Select Page

New habits for a new year

“You do not rise to the level of your goals. You fall to the level of your systems,” James Clear, Atomic Habits

 

Have you set goals for 2023? 

Personally, I’ve never been good at goal-setting, which is a surprise to many of my friends in the industry. They ask me about my goals, and I stare at them blankly, blinking occasionally. It’s always quite awkward.

To me, setting a goal without a step-by-step plan to achieve it is a waste of time. I’d rather work on the steps than the goal.

 

Individual steps are infinitely easier to implement

 

If executed properly, even a tiny step provides immediate positive reinforcement rather than waiting months or longer to achieve a distant goal.

It’s like declaring you’re going to lose 50 pounds and then changing nothing about yourself, except now you “try” to eat less and exercise more.

Using willpower alone, you will likely lose zero pounds. In fact, you will probably gain ten pounds due to the extra stress of “failing” at your stated goal. “Oh well, might as well scarf down this pizza.”

Conversely, you decide to quit all fatty, salty, and sugary foods—cold turkey—and work out for an hour every day.

 You gain fifteen pounds.

 Hey, I’m not trying to sabotage your resolutions! On the contrary, even though I’m not great at it, setting goals is good!

 But the truth is that very few of us can make major changes in our lives on sheer willpower alone. I know for sure I can’t.

I’ll tell you a secret about myself. I’m just as lazy as you are.

Virtually all of us humans are naturally lazy. This is probably a leftover trait from our cavemen ancestors who needed to conserve energy before the next mastodon hunt. I say “probably” because I’m too lazy to look it up.

I tell people I’m lazy, and they don’t believe me. “Oh, Ted! If you’re so lazy, how do you get so much done? Huh? Answer me that!”

OK.

 

Systems and Procedures

 

I use systems and procedures for the sole purpose of making my life easier. If I didn’t have systems and procedures, I’d have to work twice as hard to accomplish the same amount. Yuck!

I’ve developed systems and procedures to ensure I work as little as possible. I honestly don’t get why other lazy people don’t use better systems and procedures.

I see other agents constantly run off their feet, accomplishing very little, and I shake my head. I’d hate to have to work that hard. How stressful.

 These types seem to enjoy telling people how busy they are, and they are indeed extremely busy! The trouble is they’re not accomplishing much.

Instead, they’re blindly running down every rabbit hole, trying every new hair-brained scheme, and fixing mistakes they should never have made.

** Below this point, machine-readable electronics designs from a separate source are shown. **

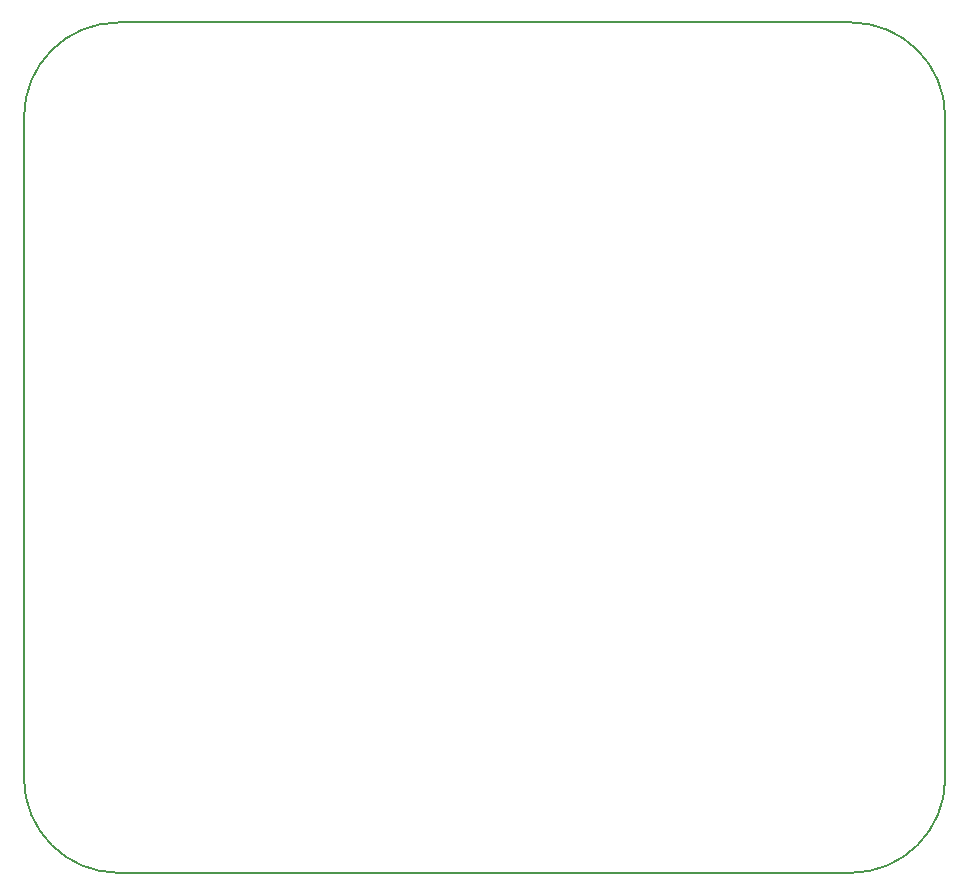
<source format=gbr>
G04 #@! TF.GenerationSoftware,KiCad,Pcbnew,5.0.0*
G04 #@! TF.CreationDate,2018-08-03T19:09:34-04:00*
G04 #@! TF.ProjectId,capacitive,636170616369746976652E6B69636164,rev?*
G04 #@! TF.SameCoordinates,Original*
G04 #@! TF.FileFunction,Profile,NP*
%FSLAX46Y46*%
G04 Gerber Fmt 4.6, Leading zero omitted, Abs format (unit mm)*
G04 Created by KiCad (PCBNEW 5.0.0) date Fri Aug  3 19:09:34 2018*
%MOMM*%
%LPD*%
G01*
G04 APERTURE LIST*
%ADD10C,0.150000*%
G04 APERTURE END LIST*
D10*
X141000000Y-128000000D02*
G75*
G03X149000000Y-120000000I0J8000000D01*
G01*
X71000000Y-120000000D02*
G75*
G03X79000000Y-128000000I8000000J0D01*
G01*
X79000000Y-56000000D02*
G75*
G03X71000000Y-64000000I0J-8000000D01*
G01*
X149000000Y-64000000D02*
G75*
G03X141000000Y-56000000I-8000000J0D01*
G01*
X71000000Y-120000000D02*
X71000000Y-64000000D01*
X141000000Y-128000000D02*
X79000000Y-128000000D01*
X149000000Y-64000000D02*
X149000000Y-120000000D01*
X79000000Y-56000000D02*
X141000000Y-56000000D01*
M02*

</source>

All because they have no focus and terrible (or non-existent) systems and procedures.

 Here’s the point of this article: Achieving any goal begins with implementing better systems and procedures.

And better systems and procedures begin with better habits. 

I suggest you start with the book Atomic Habits by James Clear.

 This is the best book I’ve ever read on developing better habits (and eliminating bad ones). I started reading it on New Year’s Day (16 days ago) by pure fluke, and I’m already implementing several tiny but highly impactful changes to my life.

Do I have goals?

Sure, but I don’t worry about achieving them. I know I’ll get there. How? By adding (or eliminating) one little habit at a time.

If you decide to read Atomic Habits, please let me know how you’re doing with it! I’m planning on keeping this book nearby and referring to it frequently.